◆ Document excerpt:
>>
The now-abandoned mining town of Franklin on the Green River in Southeast King County just east of Black Diamond grew up in the 1880s around mines extracting coal from the many coal seams in the Green River Gorge. The first wave of mining had largely ended by the 1920s, but after World War II mining began at two seams across the Green River from the townsite and continued into the early 1970s. After the mines closed, coal in one spontaneously combusted and the smoldering coal led to creation of a hot spring at the mine's mouth on the river that lasted for a number of years. Bill Kombol of the Palmer Coking Coal Company contributed this People's History of the last mines in Franklin and the now-lost hot spring.
Early Mining at Franklin
The final chapter of coal mining at Franklin began in the early 1940s, six decades after the town was established. Mining was first made possible following construction of the Columbia & Puget Sound Railroad to Black Diamond. Extending the tracks the final two miles to Franklin in 1885 opened up another source of revenue to ensure the railroad's success. For without a railroad there could be no coal mines, but without coal mines there could be no railroad.
During its heyday in the late 1890s and early 1900s, Franklin boasted more than 1,000 residents. The town's fortunes were linked to the 50-million-year-old coal seams exposed by the deep gorge carved by the Green River.
There are 18 coal seams in the Franklin series, the most famous being the McKay (No. 14). The second most heavily mined vein was the Gem seam (No. 17). A small segment of the Harris seam (No. 18) was opened in conjunction with the Gem. The Fulton (No. 12) was the thickest at more than 36 feet in width. The Franklin No. 9 was barely mined and the No. 11 seam only slightly. The Franklin No. 10 was the last to be extensively mined, but didn't have a colloquial name like some of the others.
<<
◆ Exercise:
Quote the Franklin coal mining history word for word, beginning at the words "Early Mining at" and stopping after "the Green River.".

◆ Information supplied:
>>
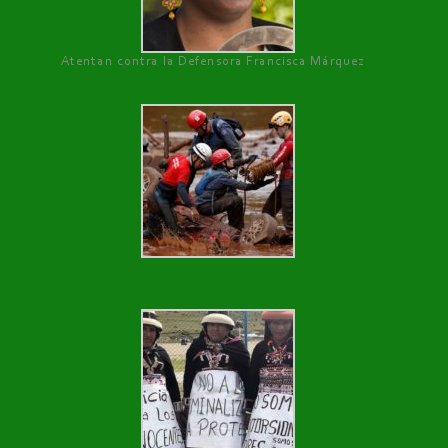
Atentan contra la Defensora Francisca Márquez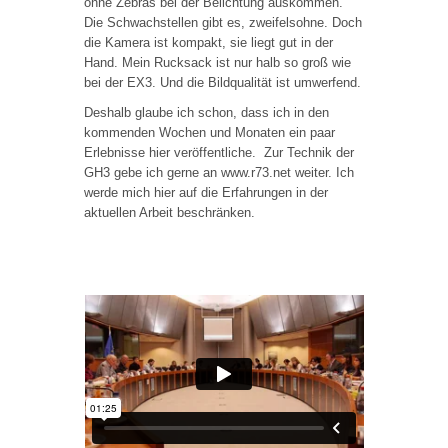
ohne Zebras bei der Belichtung auskommen.
Die Schwachstellen gibt es, zweifelsohne. Doch
die Kamera ist kompakt, sie liegt gut in der
Hand. Mein Rucksack ist nur halb so groß wie
bei der EX3. Und die Bildqualität ist umwerfend.
Deshalb glaube ich schon, dass ich in den
kommenden Wochen und Monaten ein paar
Erlebnisse hier veröffentliche. Zur Technik der
GH3 gebe ich gerne an www.r73.net weiter. Ich
werde mich hier auf die Erfahrungen in der
aktuellen Arbeit beschränken.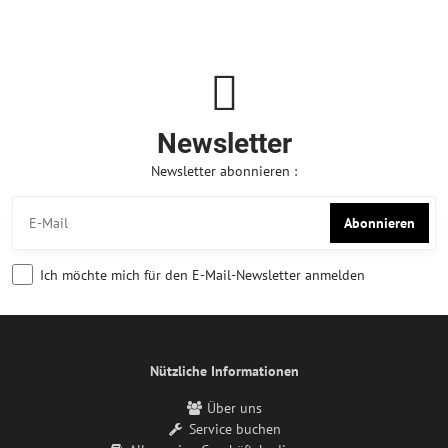
Newsletter
Newsletter abonnieren :
Abonnieren
Ich möchte mich für den E-Mail-Newsletter anmelden
Nützliche Informationen
Über uns
Service buchen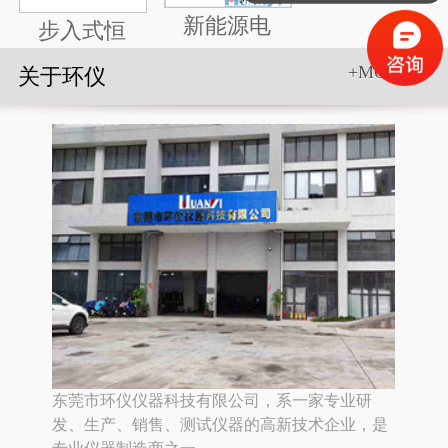
新能源电
步入式恒
+MORE>>
关于环仪
东莞市环仪仪器科技有限公司，系一家专业研
发、生产、销售、测试仪器的高新技术企业，是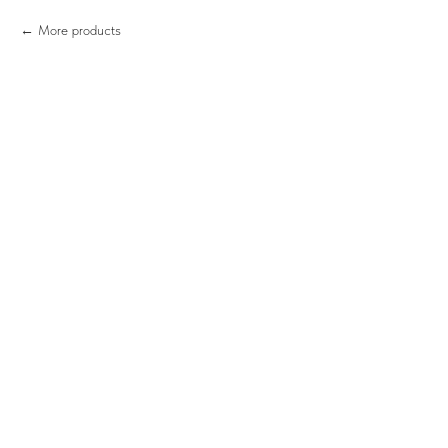
More products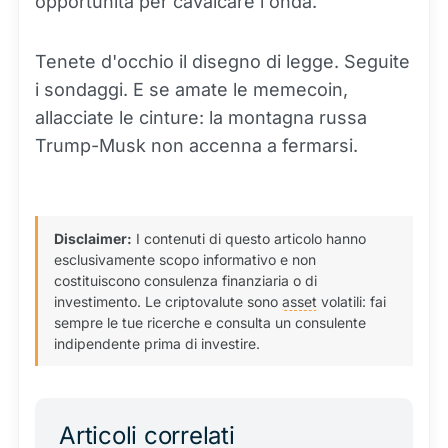
opportunità per cavalcare l'onda.
Tenete d'occhio il disegno di legge. Seguite
i sondaggi. E se amate le memecoin,
allacciate le cinture: la montagna russa
Trump-Musk non accenna a fermarsi.
Disclaimer:
I contenuti di questo articolo hanno
esclusivamente scopo informativo e non
costituiscono consulenza finanziaria o di
investimento. Le criptovalute sono
asset
volatili: fai
sempre le tue ricerche e consulta un consulente
indipendente prima di investire.
Articoli correlati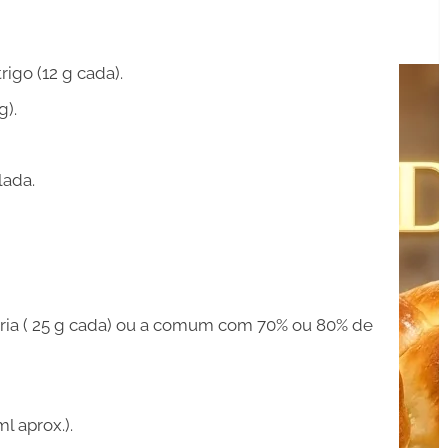
rigo (12 g cada).
g).
lada.
ária ( 25 g cada) ou a comum com 70% ou 80% de
l aprox.).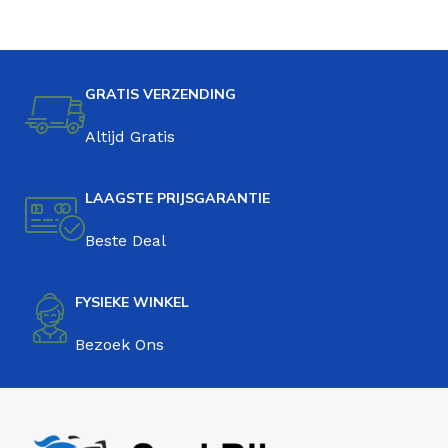
GRATIS VERZENDING
Altijd Gratis
LAAGSTE PRIJSGARANTIE
Beste Deal
FYSIEKE WINKEL
Bezoek Ons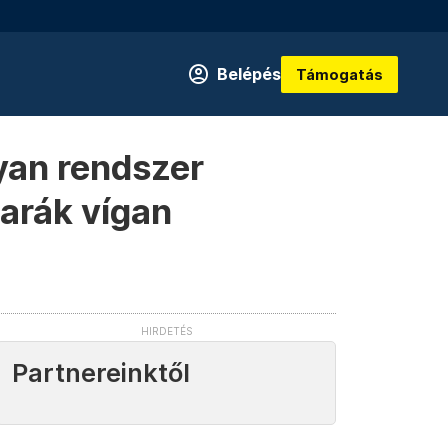
Belépés
Támogatás
lyan rendszer
arák vígan
Partnereinktől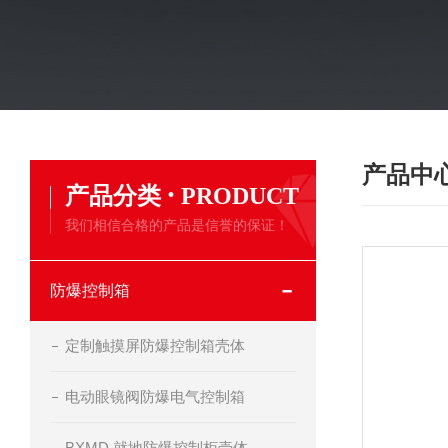
产品中
·
产品分类
PRODUCT
我们相信合格的产品是信誉的保证！
防爆控制箱
定制触摸屏防爆控制箱壳体
电动眼镜阀防爆电气控制箱
BXMD 就地防爆控制柜壳体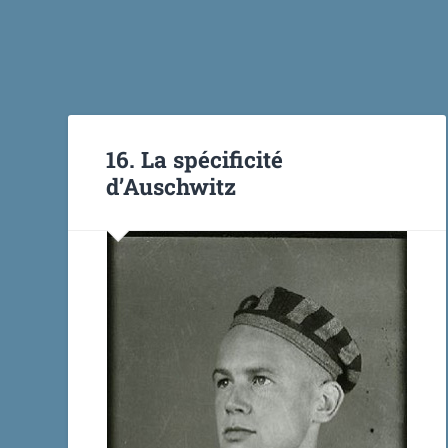
16. La spécificité
d’Auschwitz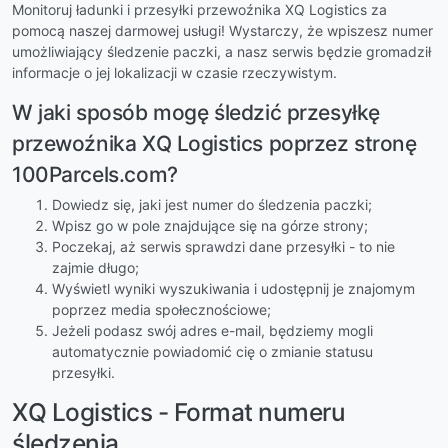
Monitoruj ładunki i przesyłki przewoźnika XQ Logistics za
pomocą naszej darmowej usługi! Wystarczy, że wpiszesz numer
umożliwiający śledzenie paczki, a nasz serwis będzie gromadził
informacje o jej lokalizacji w czasie rzeczywistym.
W jaki sposób mogę śledzić przesyłkę
przewoźnika XQ Logistics poprzez stronę
100Parcels.com?
Dowiedz się, jaki jest numer do śledzenia paczki;
Wpisz go w pole znajdujące się na górze strony;
Poczekaj, aż serwis sprawdzi dane przesyłki - to nie
zajmie długo;
Wyświetl wyniki wyszukiwania i udostępnij je znajomym
poprzez media społecznościowe;
Jeżeli podasz swój adres e-mail, będziemy mogli
automatycznie powiadomić cię o zmianie statusu
przesyłki.
XQ Logistics - Format numeru
śledzenia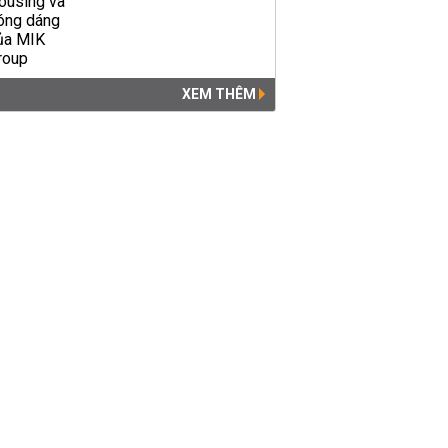
XEM THÊM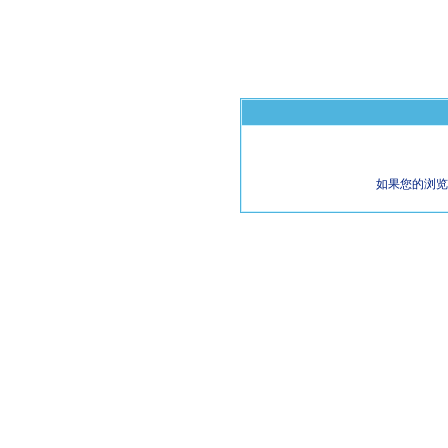
如果您的浏览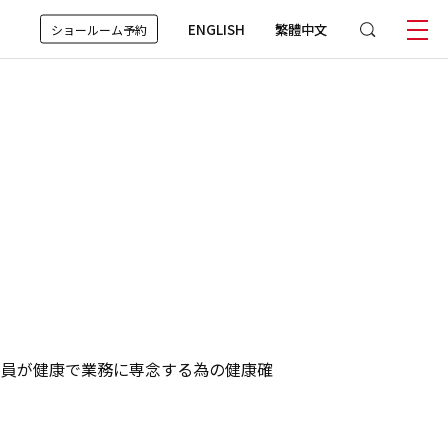
ENGLISH
繁體中文
ショールーム予約
社員が健康で業務に専念する為の健康確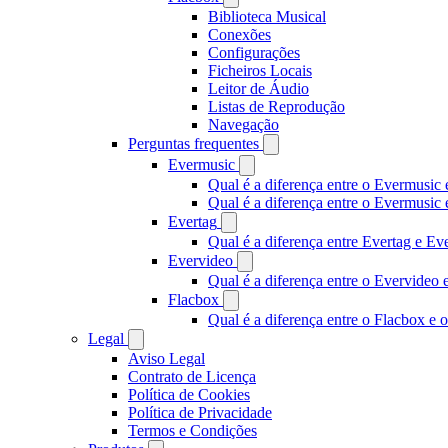
Biblioteca Musical
Conexões
Configurações
Ficheiros Locais
Leitor de Áudio
Listas de Reprodução
Navegação
Perguntas frequentes
Evermusic
Qual é a diferença entre o Evermusic 
Qual é a diferença entre o Evermusi
Evertag
Qual é a diferença entre Evertag e E
Evervideo
Qual é a diferença entre o Evervideo
Flacbox
Qual é a diferença entre o Flacbox e
Legal
Aviso Legal
Contrato de Licença
Política de Cookies
Política de Privacidade
Termos e Condições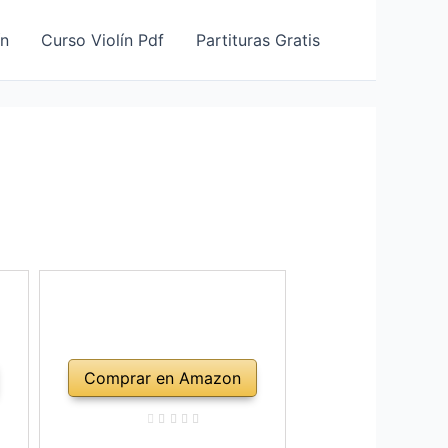
ín
Curso Violín Pdf
Partituras Gratis
Comprar en Amazon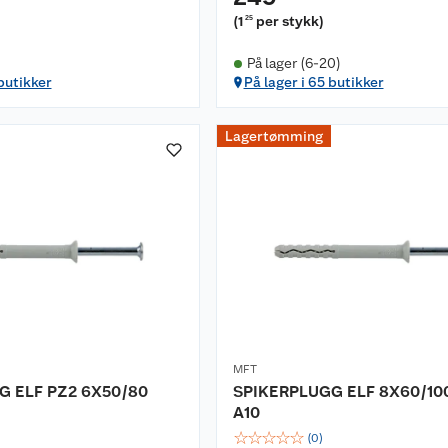
(
1
per stykk
)
25
På lager (6-20)
 butikker
På lager i 65 butikker
Lagertømming
MFT
G ELF PZ2 6X50/80
SPIKERPLUGG ELF 8X60/10
A10
☆
☆
☆
☆
☆
(
0
)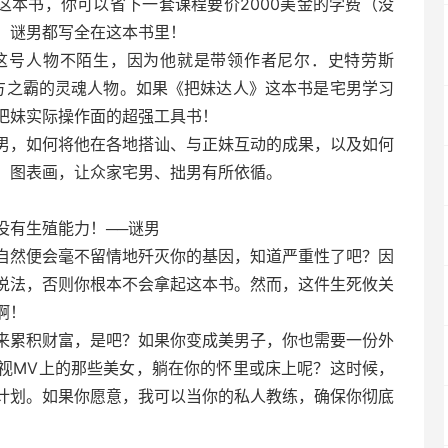
了这本书，你可以省下一套课程要价2000美金的学费（没
，谜男都写全在这本书里！
这号人物不陌生，因为他就是带领作者尼尔．史特劳斯
成为一方之霸的灵魂人物。如果《把妹达人》这本书是宅男学习
把妹实际操作面的超强工具书！
男，如何将他在各地搭讪、与正妹互动的成果，以及如何
、图表画，让众家宅男、拙男有所依循。
没有生殖能力！──谜男
自然便会毫不留情地歼灭你的基因，知道严重性了吧？因
说法，否则你根本不会拿起这本书。然而，这件生死攸关
啊！
来累积财富，是吧？如果你变成美男子，你也需要一份外
视MV上的那些美女，躺在你的怀里或床上呢？这时候，
计划。如果你愿意，我可以当你的私人教练，确保你彻底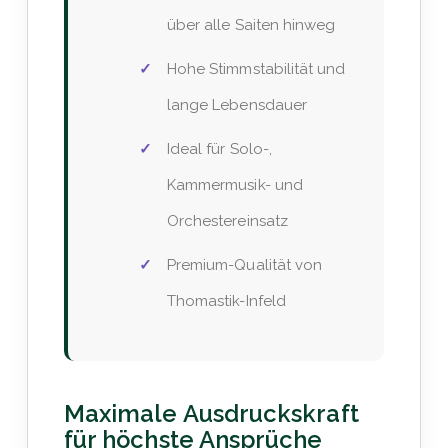
über alle Saiten hinweg
Hohe Stimmstabilität und
lange Lebensdauer
Ideal für Solo-,
Kammermusik- und
Orchestereinsatz
Premium-Qualität von
Thomastik-Infeld
Maximale Ausdruckskraft
für höchste Ansprüche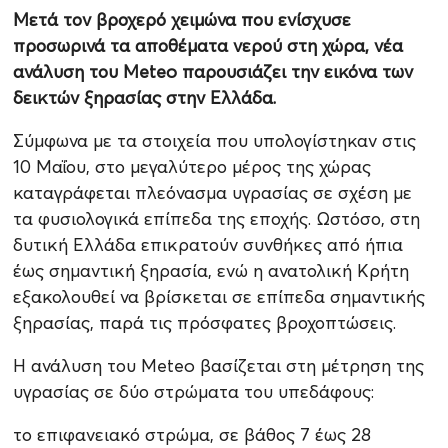
Μετά τον βροχερό χειμώνα που ενίσχυσε
προσωρινά τα αποθέματα νερού στη χώρα, νέα
ανάλυση του Meteo παρουσιάζει την εικόνα των
δεικτών ξηρασίας στην Ελλάδα.
Σύμφωνα με τα στοιχεία που υπολογίστηκαν στις
10 Μαΐου, στο μεγαλύτερο μέρος της χώρας
καταγράφεται πλεόνασμα υγρασίας σε σχέση με
τα φυσιολογικά επίπεδα της εποχής. Ωστόσο, στη
δυτική Ελλάδα επικρατούν συνθήκες από ήπια
έως σημαντική ξηρασία, ενώ η ανατολική Κρήτη
εξακολουθεί να βρίσκεται σε επίπεδα σημαντικής
ξηρασίας, παρά τις πρόσφατες βροχοπτώσεις.
Η ανάλυση του Meteo βασίζεται στη μέτρηση της
υγρασίας σε δύο στρώματα του υπεδάφους:
το επιφανειακό στρώμα, σε βάθος 7 έως 28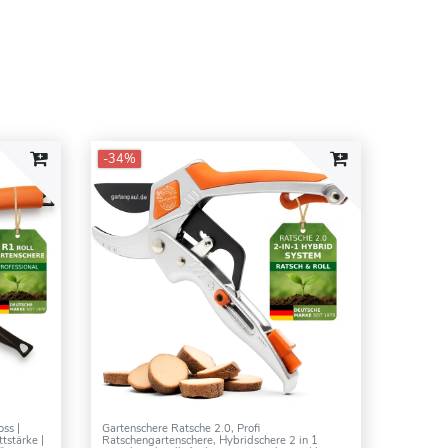
-34%
ss |
Gartenschere Ratsche 2.0, Profi
tstärke |
Ratschengartenschere, Hybridschere 2 in 1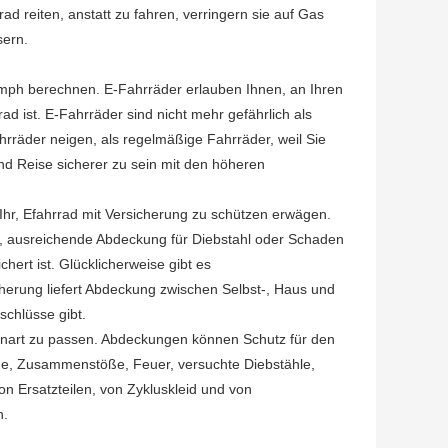
ad reiten, anstatt zu fahren, verringern sie auf Gas
sern.
mph berechnen. E-Fahrräder erlauben Ihnen, an Ihren
d ist. E-Fahrräder sind nicht mehr gefährlich als
rräder neigen, als regelmäßige Fahrräder, weil Sie
nd Reise sicherer zu sein mit den höheren
hr, Efahrrad mit Versicherung zu schützen erwägen.
ern, ausreichende Abdeckung für Diebstahl oder Schaden
hert ist. Glücklicherweise gibt es
cherung liefert Abdeckung zwischen Selbst-, Haus und
chlüsse gibt.
tenart zu passen. Abdeckungen können Schutz für den
he, Zusammenstöße, Feuer, versuchte Diebstähle,
 Ersatzteilen, von Zykluskleid und von
n.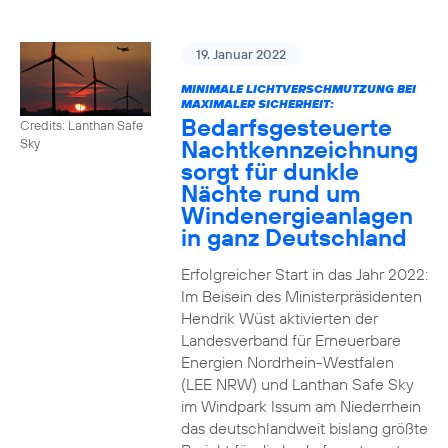
19. Januar 2022
MINIMALE LICHTVERSCHMUTZUNG BEI
MAXIMALER SICHERHEIT:
Bedarfsgesteuerte
Credits: Lanthan Safe
Nachtkennzeichnung
Sky
sorgt für dunkle
Nächte rund um
Windenergieanlagen
in ganz Deutschland
Erfolgreicher Start in das Jahr 2022:
Im Beisein des Ministerpräsidenten
Hendrik Wüst aktivierten der
Landesverband für Erneuerbare
Energien Nordrhein-Westfalen
(LEE NRW) und Lanthan Safe Sky
im Windpark Issum am Niederrhein
das deutschlandweit bislang größte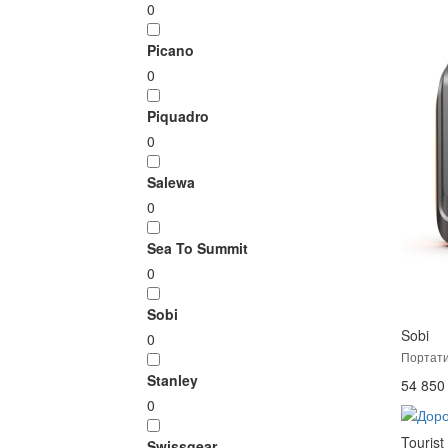
0
Picano
0
Piquadro
0
Salewa
0
Sea To Summit
0
Sobi
Sobi
0
Портати
Stanley
54 850 
0
Tourist
Swissgear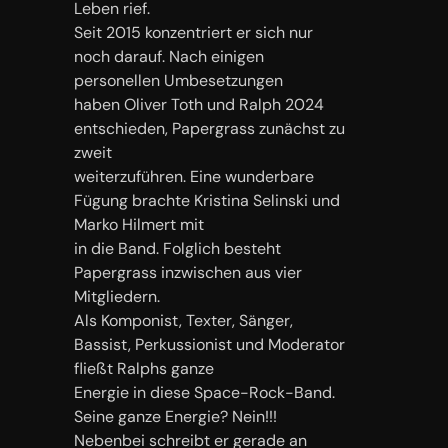
Leben rief.
Seit 2015 konzentriert er sich nur
noch darauf. Nach einigen
personellen Umbesetzungen
haben Oliver Toth und Ralph 2024
entschieden, Papergrass zunächst zu
zweit
weiterzuführen. Eine wunderbare
Fügung brachte Kristina Selinski und
Marko Hilmert mit
in die Band. Folglich besteht
Papergrass inzwischen aus vier
Mitgliedern.
Als Komponist, Texter, Sänger,
Bassist, Perkussionist und Moderator
fließt Ralphs ganze
Energie in diese Space-Rock-Band.
Seine ganze Energie? Nein!!!
Nebenbei schreibt er gerade an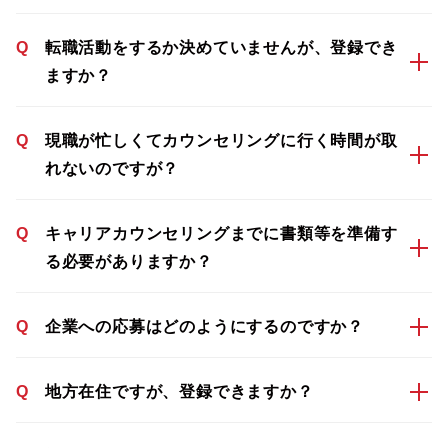
Q
転職活動をするか決めていませんが、登録でき
ますか？
Q
現職が忙しくてカウンセリングに行く時間が取
れないのですが？
Q
キャリアカウンセリングまでに書類等を準備す
る必要がありますか？
Q
企業への応募はどのようにするのですか？
Q
地方在住ですが、登録できますか？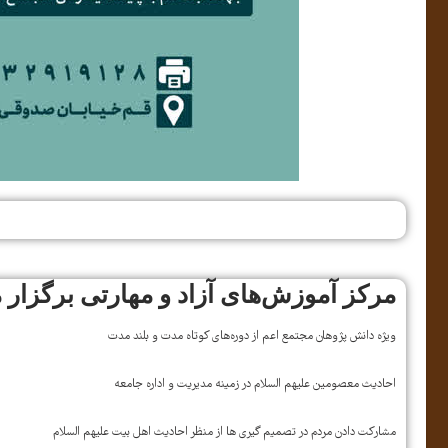
مرکز آموزش‌های آزاد و مهارتی برگزار م
ویژه دانش پژوهان مجتمع اعم از دوره‌های کوتاه مدت و بلند مدت
احادیث معصومین علیهم السلام در زمینه مدیریت و اداره جامعه
مشارکت دادن مردم در تصمیم گیری ها از منظر احادیث اهل بیت علیهم السلام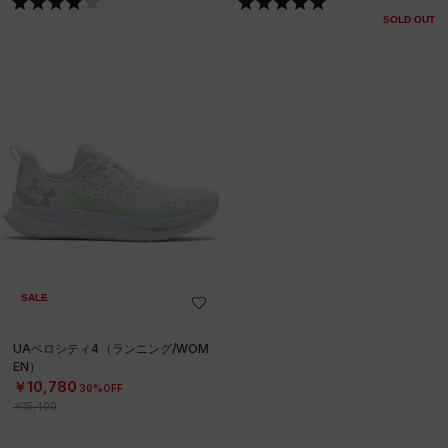
SOLD OUT
SALE
UAベロシティ4（ランニング/WOM
EN）
￥10,780
30%OFF
￥15,400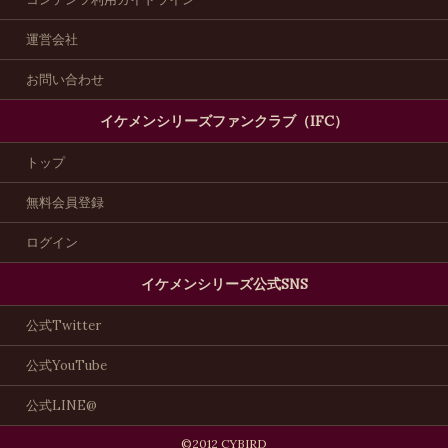
運営会社
お問い合わせ
イケメンシリーズファンクラブ（IFC）
トップ
無料会員登録
ログイン
イケメンシリーズ公式SNS
公式Twitter
公式YouTube
公式LINE@
©2012 CYBIRD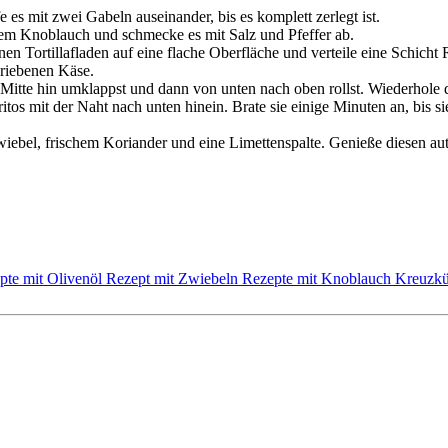
es mit zwei Gabeln auseinander, bis es komplett zerlegt ist.
em Knoblauch und schmecke es mit Salz und Pfeffer ab.
inen Tortillafladen auf eine flache Oberfläche und verteile eine Schicht
riebenen Käse.
r Mitte hin umklappst und dann von unten nach oben rollst. Wiederhole d
ritos mit der Naht nach unten hinein. Brate sie einige Minuten an, bis
 Zwiebel, frischem Koriander und eine Limettenspalte. Genieße diesen
pte mit Olivenöl
Rezept mit Zwiebeln
Rezepte mit Knoblauch
Kreuzk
<<
◆ Task result:
Early Mining at Franklin
The final chapter of coal mining at Franklin began in the early 1940s, six decades after the town was established. Mining was first made possible following construction of the Columbia & Puget Sound Railroad to Black Diamond. Extending the tracks the final two miles to Franklin in 1885 opened up another source of revenue to ensure the railroad's success. For without a railroad there could be no coal mines, but without coal mines there could be no railroad.
During its heyday in the late 1890s and early 1900s, Franklin boasted more than 1,000 residents. The town's fortunes were linked to the 50-million-year-old coal seams exposed by the deep gorge carved by the Green River.